**Reading passage:**
= = = = = = =
Поиск  
Always will be ready notify the world about expectations as easy as possible: job change page
Jul 8, 2021

Memory anti-patterns in C#

Автор:
Christophe Nasarre
Источник:
Просмотров:
5510

In the context of helping the teams at Criteo to clean up our code base, I gathered and documented a few C# anti-patterns similar to Kevin’s publication about performance code smell. Here is an extract related to good/bad memory patterns.

Even though the garbage collector is doing its works out of the control of the developers, the less allocations are done, the less the GC will impact an application. So the main goal is to avoid writing code that allocates unnecessary objects or references them too long.

Finalizer and IDisposable usage

Let’s start with a hidden way to referencing an object: implementing a “finalizer”. In C#, you write a method whose name is the name of the class prefixed by ~. The compiler generates an override for the virtual Object.Finalize method. An instance of such a type is treated in a particular way by the Garbage Collector:

  • after it is allocated, a reference is kept in a Finalization internal queue.
  • after a collection, if it is no more referenced, this reference is moved into another fReachable internal queue and treated as a root until a dedicated thread calls its finalizer code.

As Konrad Kokosa details in one of his free GC Internals video, instances of a type implementing a finalizer stay much longer in memory than needed; waiting for the next collection of the generation in which the previous collection left it (i.e. gen1 if it was in gen0 or even worse, gen2 if it was in gen1).

So the first question people are usually asking is: do you really need to implement a finalizer? Most of the time, the answer should be no. The code of a finalizer is responsible for cleaning up ONLY resources that are NOT managed. It usually means “stuff” received from COM interop or P/Invoke calls to native functions such as handles, native memory or memory allocated via Marshal helpers. If your class has IntPtr fields, it is a good sign that their lifetime finishes in a finalizer via Marsal helpers or P/Invoke cleanup calls. Look for SafeHandle-derived class if you need to manipulate kernel object handles instead of raw IntPtr and avoiding finalizers. So in 99.9% of the cases, you don’t need a finalizer.

The second question is how implementing a finalizer relates to implementing IDisposable? Unlike a finalizer, implementing the unique Dispose() method of IDisposable interface in a class means nothing for the Garbage Collector. So there is no side effect to extend the lifetime of its instances. This is only a way to allow the users of instances of this class to explicitly cleanup such an instance at a certain point in time instead of waiting for a garbage collection to be triggered.
= = = = = = =
**Work instruction A:**
Please rewrite the C# memory anti-patterns article from "Even though the" to "its finalizer code.", substituting "list" for "queue".
**Work instruction B:**
Answer these questions using the C# memory anti-patterns article:
(i) At which company was the author helping teams clean up the code base?
(ii) What character is prefixed to the class name to form a finalizer method in C#?
(iii) In what percentage of cases does the article say a finalizer is not needed?
**Work instruction C:**
Continue the C# memory anti-patterns article from where it stops.
= = = = = = =
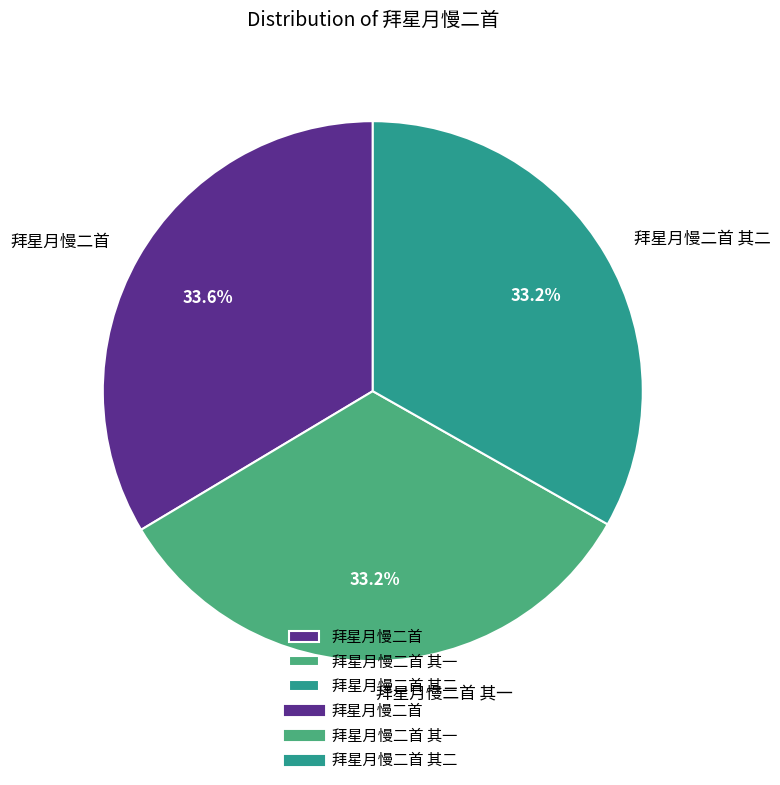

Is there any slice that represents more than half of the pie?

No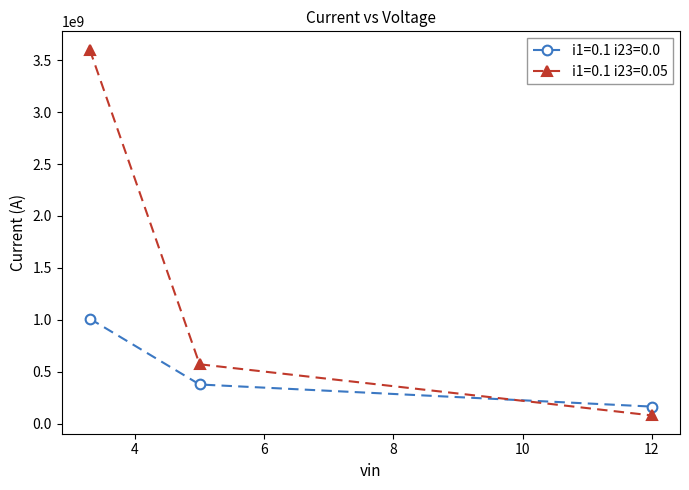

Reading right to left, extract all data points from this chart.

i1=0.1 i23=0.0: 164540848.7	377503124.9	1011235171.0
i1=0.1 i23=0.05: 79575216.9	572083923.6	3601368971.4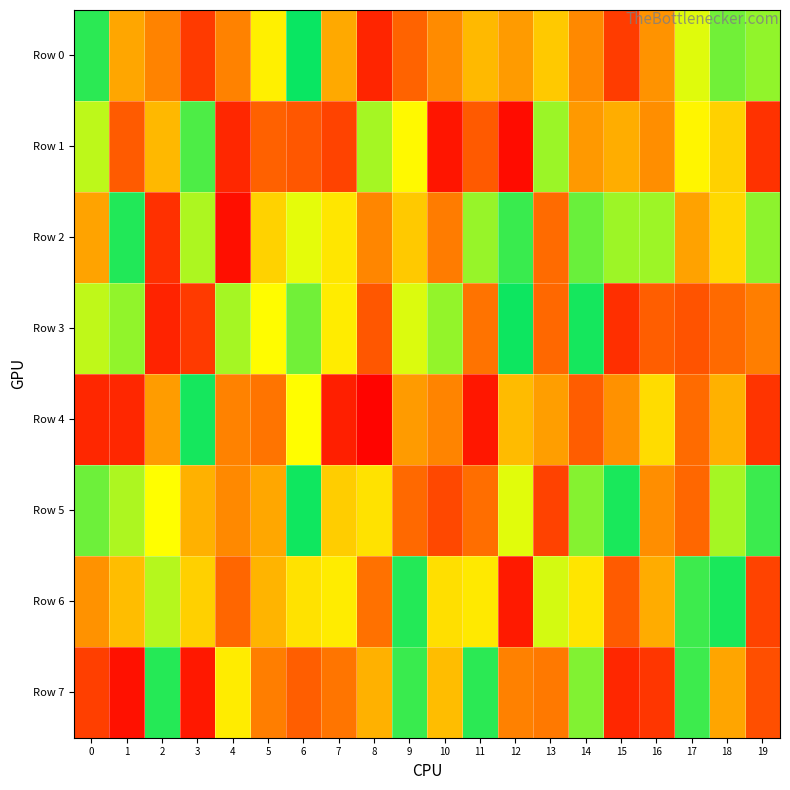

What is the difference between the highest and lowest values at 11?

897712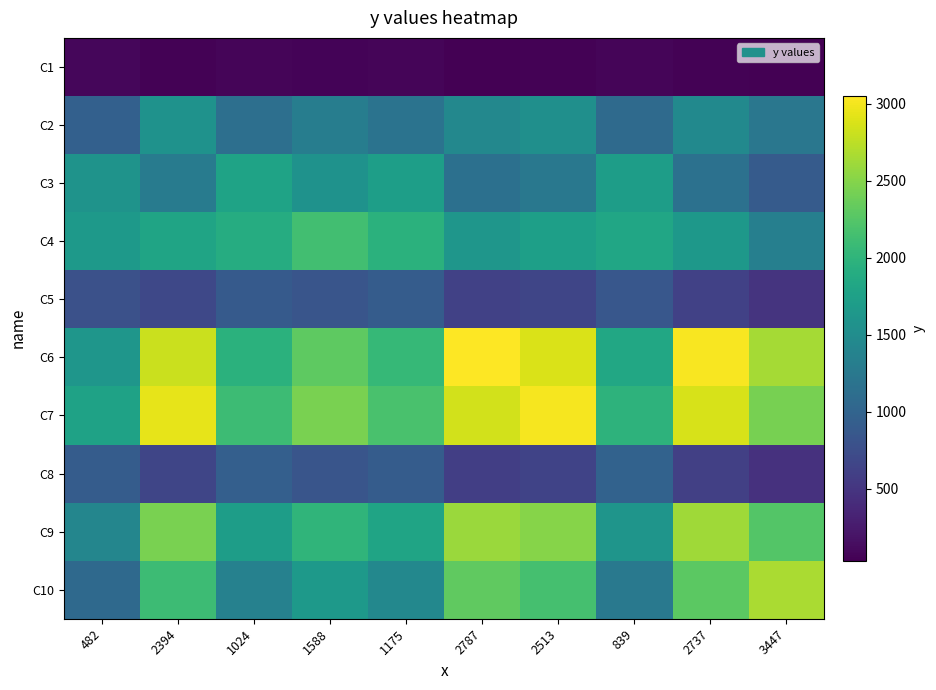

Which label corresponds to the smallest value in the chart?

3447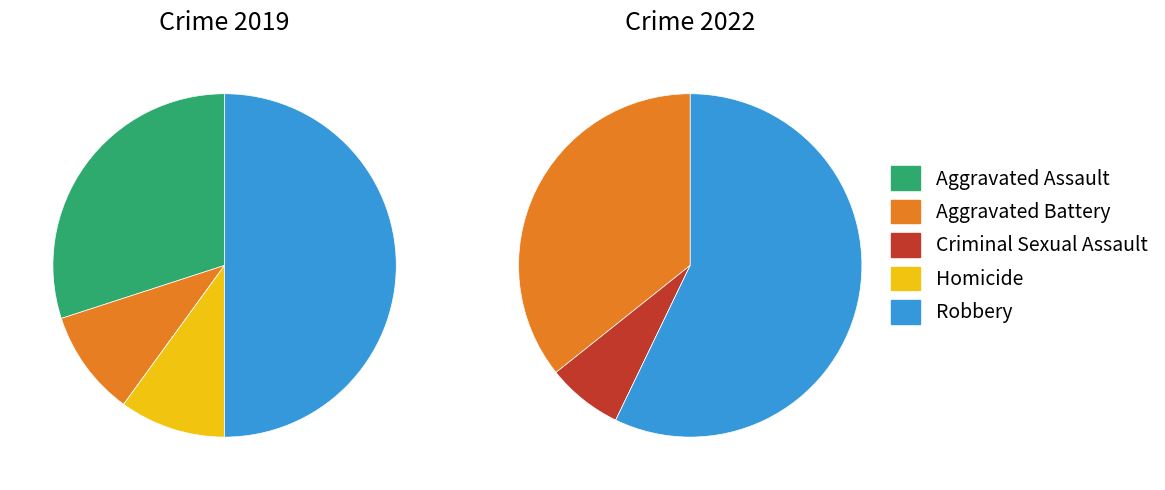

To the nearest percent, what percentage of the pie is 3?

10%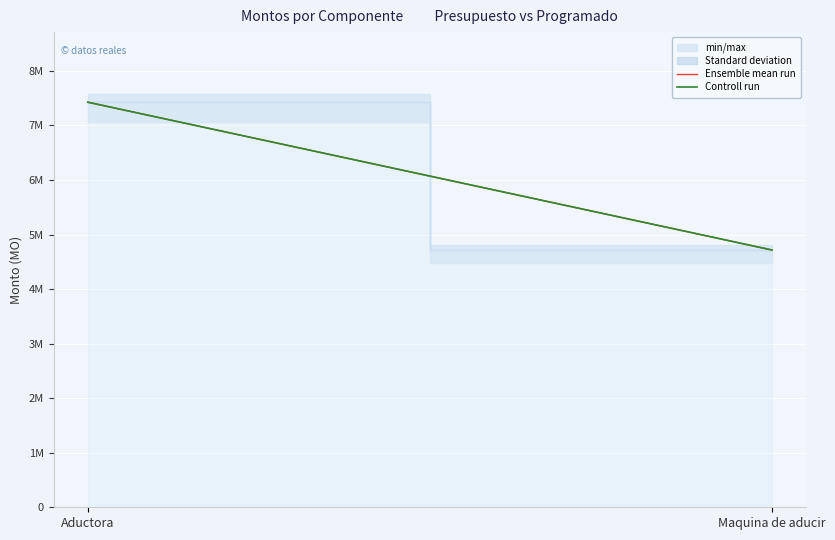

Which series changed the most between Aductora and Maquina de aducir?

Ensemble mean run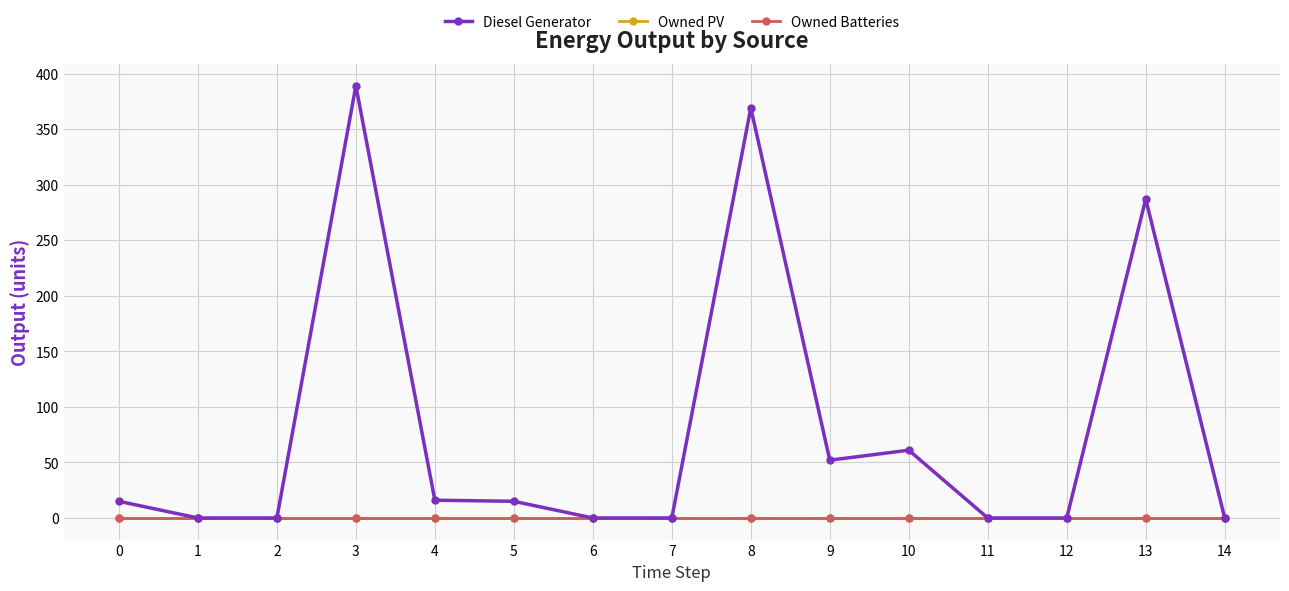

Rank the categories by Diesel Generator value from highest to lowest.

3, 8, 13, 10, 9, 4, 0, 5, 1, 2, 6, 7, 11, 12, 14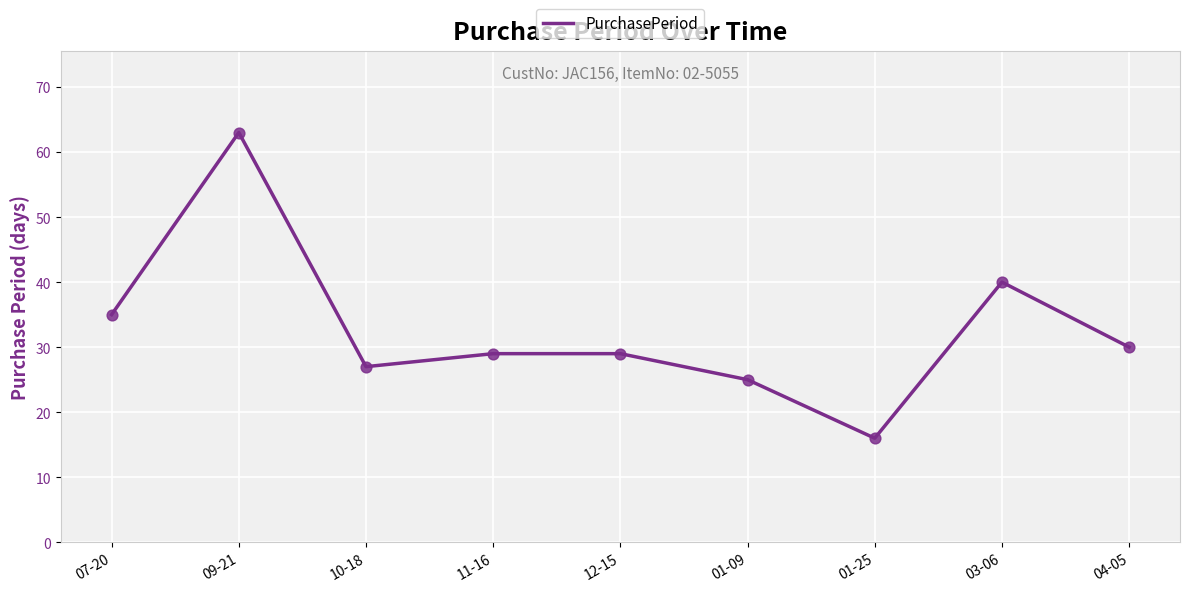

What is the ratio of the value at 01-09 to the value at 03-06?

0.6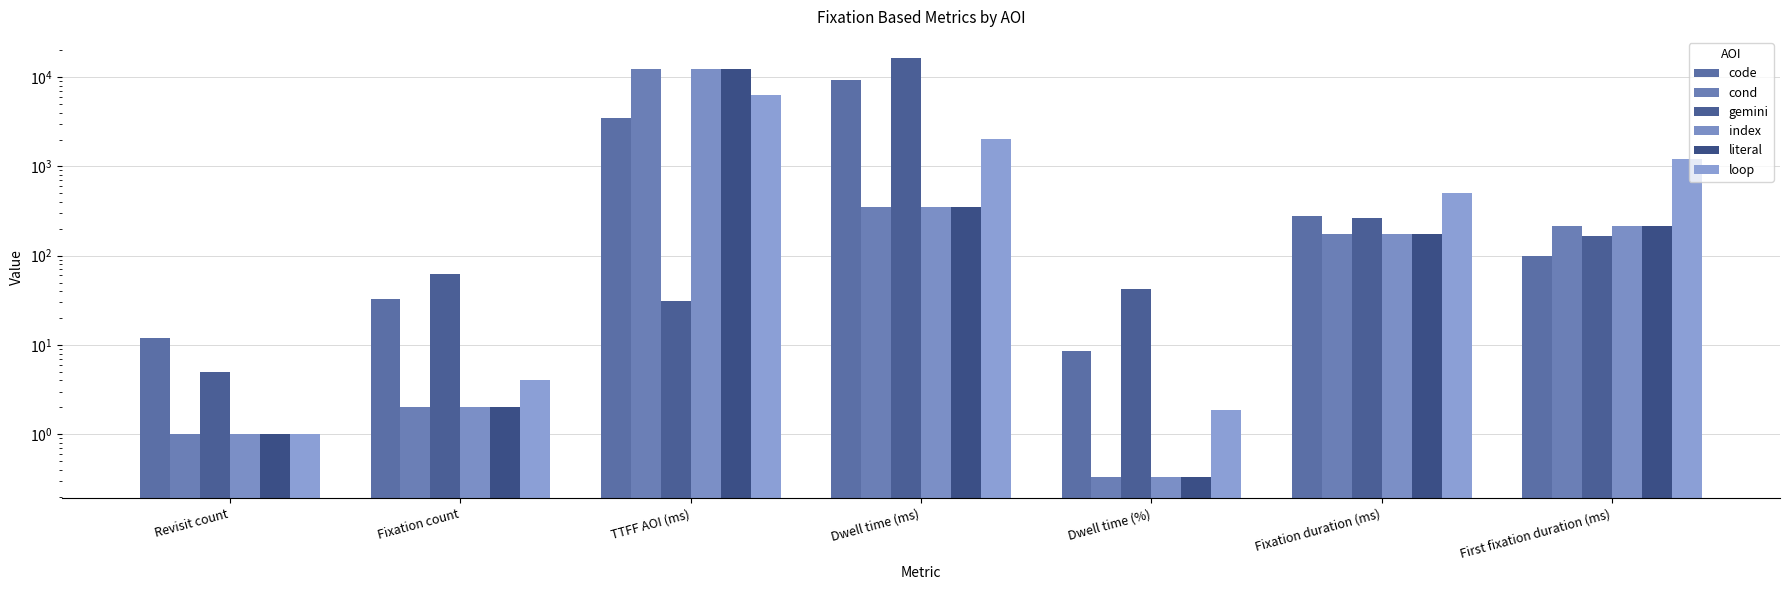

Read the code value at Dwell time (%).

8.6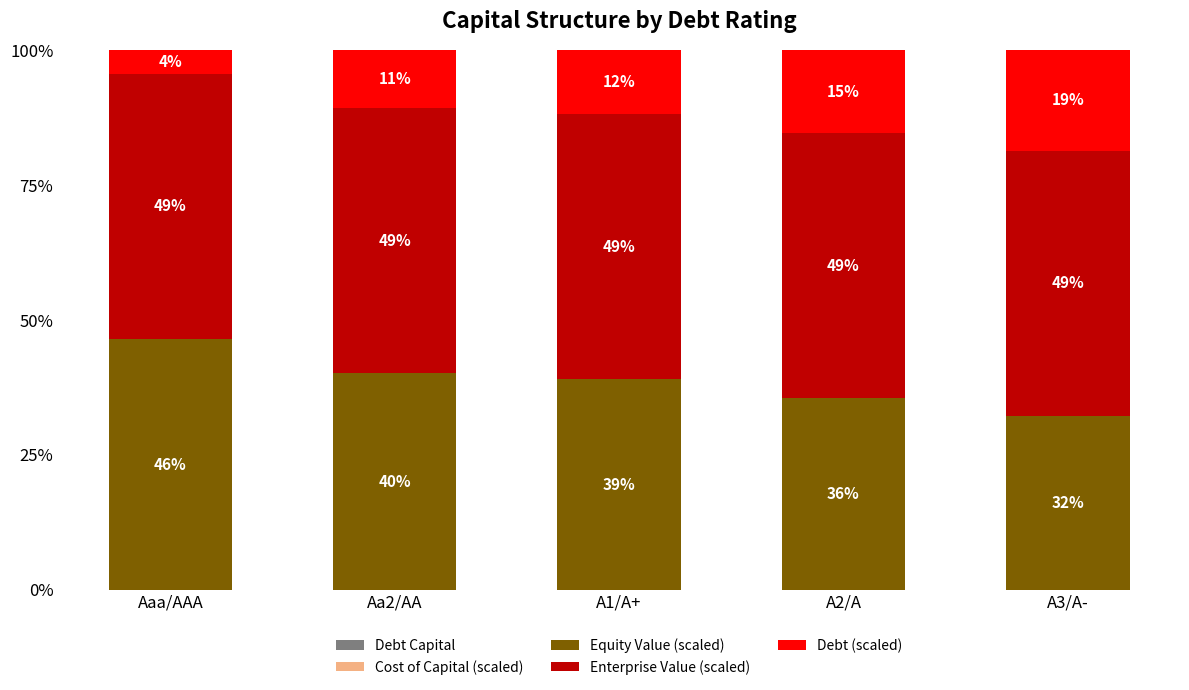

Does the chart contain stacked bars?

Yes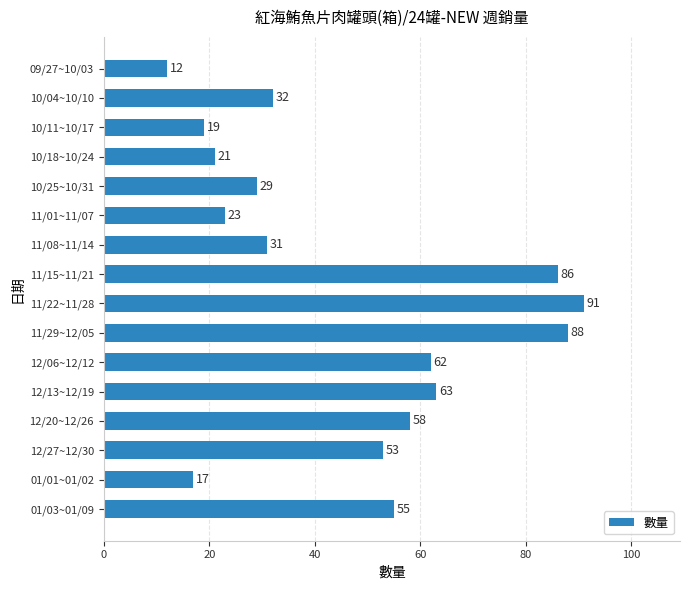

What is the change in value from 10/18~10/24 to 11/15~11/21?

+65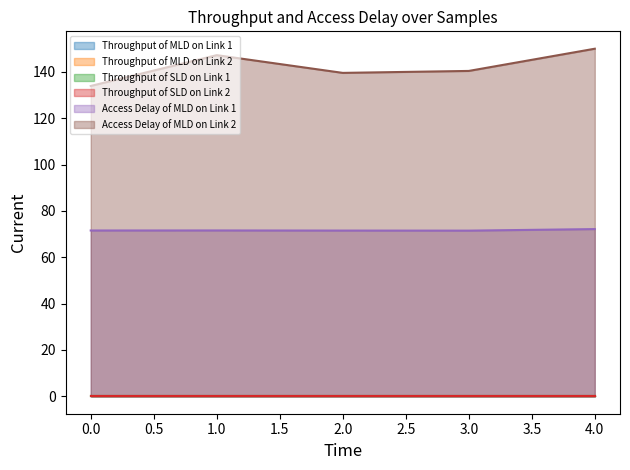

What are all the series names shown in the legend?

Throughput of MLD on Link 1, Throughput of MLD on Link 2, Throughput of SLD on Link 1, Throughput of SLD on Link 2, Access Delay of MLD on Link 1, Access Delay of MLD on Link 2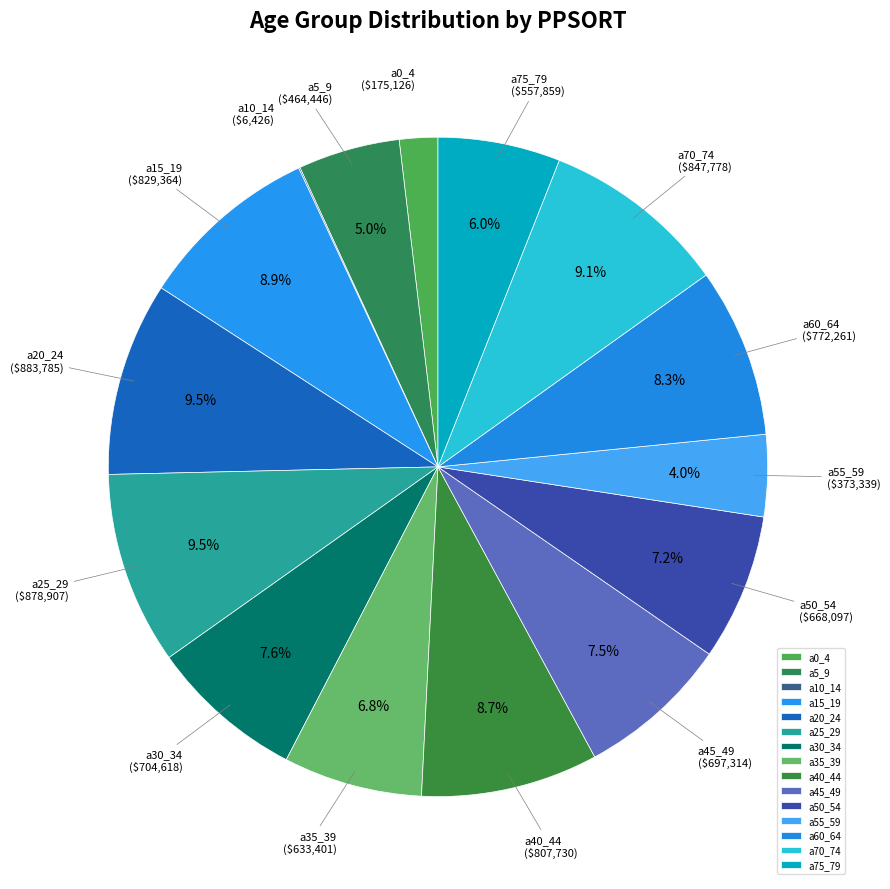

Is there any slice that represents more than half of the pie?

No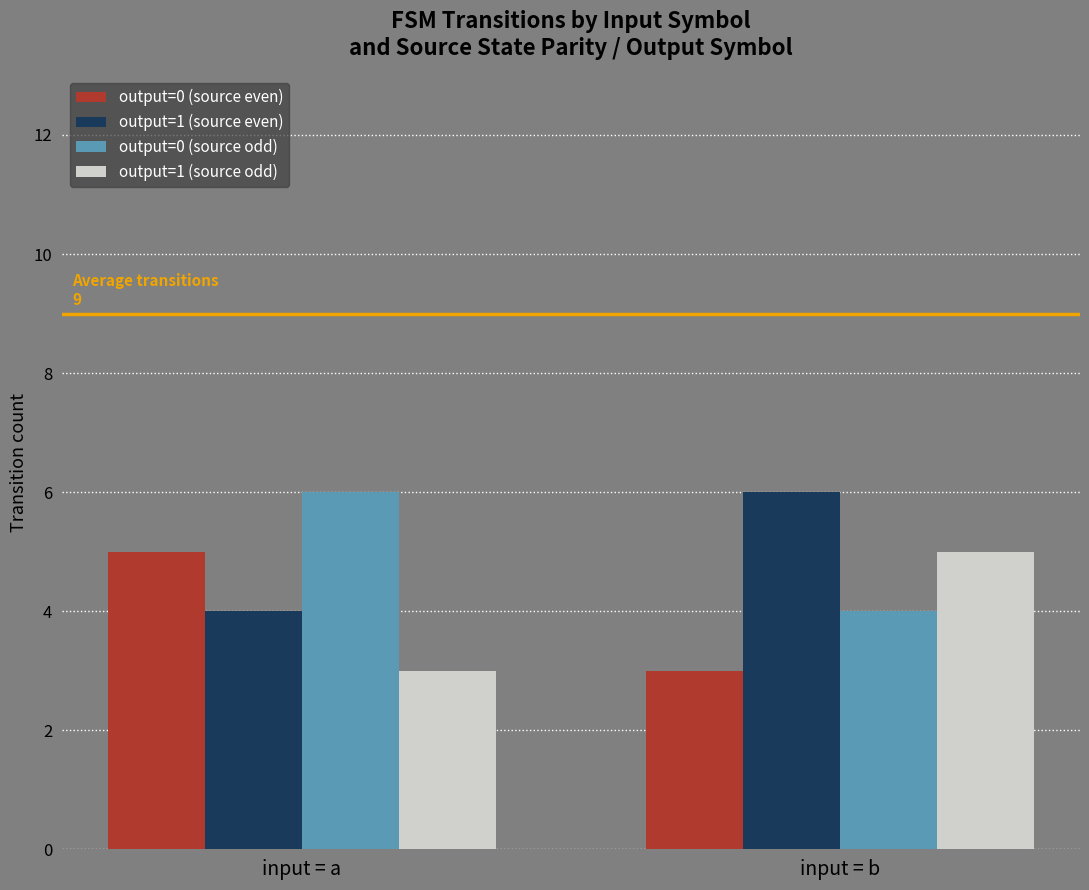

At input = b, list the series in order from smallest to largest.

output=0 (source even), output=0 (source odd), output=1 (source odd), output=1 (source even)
= = = = = = =
**Written answer A:**
Even though the garbage collector is doing its works out of the control of the developers, the less allocations are done, the less the GC will impact an application. So the main goal is to avoid writing code that allocates unnecessary objects or references them too long.

Finalizer and IDisposable usage

Let’s start with a hidden way to referencing an object: implementing a “finalizer”. In C#, you write a method whose name is the name of the class prefixed by ~. The compiler generates an override for the virtual Object.Finalize method. An instance of such a type is treated in a particular way by the Garbage Collector:

  • after it is allocated, a reference is kept in a Finalization internal list.
  • after a collection, if it is no more referenced, this reference is moved into another fReachable internal list and treated as a root until a dedicated thread calls its finalizer code.

**Written answer B:**
(i) Criteo
(ii) ~
(iii) 99.9%

**Written answer C:**
Let’s take an example: when you want to write to a file, behind the scene, .NET will call native APIs that operate on real file (via kernel object handles on Windows) with limited concurrent access (i.e. two processes can’t corrupt a file by writing different things at the same time — this is a very high level view of the situation but valid enough for this discussion). Another class would allow access to databases via a limited number of connections that should be released as soon as possible. In all these scenarios, as a user of these classes, you want to be able to “release” the resources used behind the scene as quickly as possible when you don’t need to access them anymore. This translates into the well known using pattern in C#:

using (var disposableInstance = new MyDisposable())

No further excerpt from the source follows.